Il est rare que la galerie Arts Factory expose un seul et même artiste sur l’ensemble de ses quatre étages. Mais pour Henning Wagenbreth, illustrateur (des romans d’Edgar Hilsenrath notamment) et affichiste allemand de renom, elle a su faire une exception.
Poursuivant son tour d’Europe de la scène graphique – après la Belge Dominique Goblet, l’Allemand Kai Pfeiffer et le couple suisse Anna Sommer/Noyau –, la galerie Arts Factory recouvre ainsi le moindre cm2 de ses murs avec les saynètes hautes en couleur de l’artiste germain. Des petites BD à la fois grotesques et perturbantes, aussi drôles que tragiques, qui plongent le curieux dans un monde gentiment glauque et semi-industriel. Au cœur de ces dystopies angoissantes, assemblées façon Lego et peuplées d’êtres angulaires rappelant les masques incas et les calaveras mexicains, on croise en effet des scènes de meurtre, de torture, d’accouchement semble-t-il douloureux et de décontamination de sites radioactifs. Le tout mis en scène avec une certaine candeur dans le trait. Un contraste puissant qui suscite chez le spectateur un pertinent malaise.
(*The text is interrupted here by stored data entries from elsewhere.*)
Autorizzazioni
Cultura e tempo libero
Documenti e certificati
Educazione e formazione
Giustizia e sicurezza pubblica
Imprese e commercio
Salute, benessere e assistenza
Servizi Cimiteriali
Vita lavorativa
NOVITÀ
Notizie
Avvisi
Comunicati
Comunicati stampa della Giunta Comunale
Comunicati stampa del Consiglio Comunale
Car les œuvres de Henning Wagenbreth, bien que stylisées et joliment oniriques, ont un aspect futuriste alarmant. En les regardant, on décèle une part de vérité inquiétante sur l’état de notre monde actuel. Comme un miroir grossissant qui nous montrerait l’obèse que l’on deviendrait si l’on consommait trop.
Artiste aux mille talents – puisque sont également exposés à la galerie Arts Factory ses sculptures, ses papiers découpés, ses encres de Chine et autres sérigraphies –, celui qui illustra un portrait de Stephen King pour le New York Times prouve également qu’il manie l’humour et l’ironie à la perfection. L’affiche ‘Parisianité’, détournant les stéréotypes rencontrés dans la capitale française, en est la preuve par format A3. « Crédibilité » se trouve alors associé avec cynisme au dessin d’un homme politique et « pugnacité » à celui des rats d’égout. Quant à l’œil observateur de ce pionnier de la bande-dessinée numérique, fort de vingt-cinq ans de carrière, il révèle toute sa finesse du détail avec ‘Taipei, Scooter City’.
Ceux qui aiment être esthétiquement dépaysés se feront donc plaisir en embarquant à bord du « train de nuit » de Henning Wagenbreth, pour un voyage à cheval entre art brut et retrogaming dépixellisé.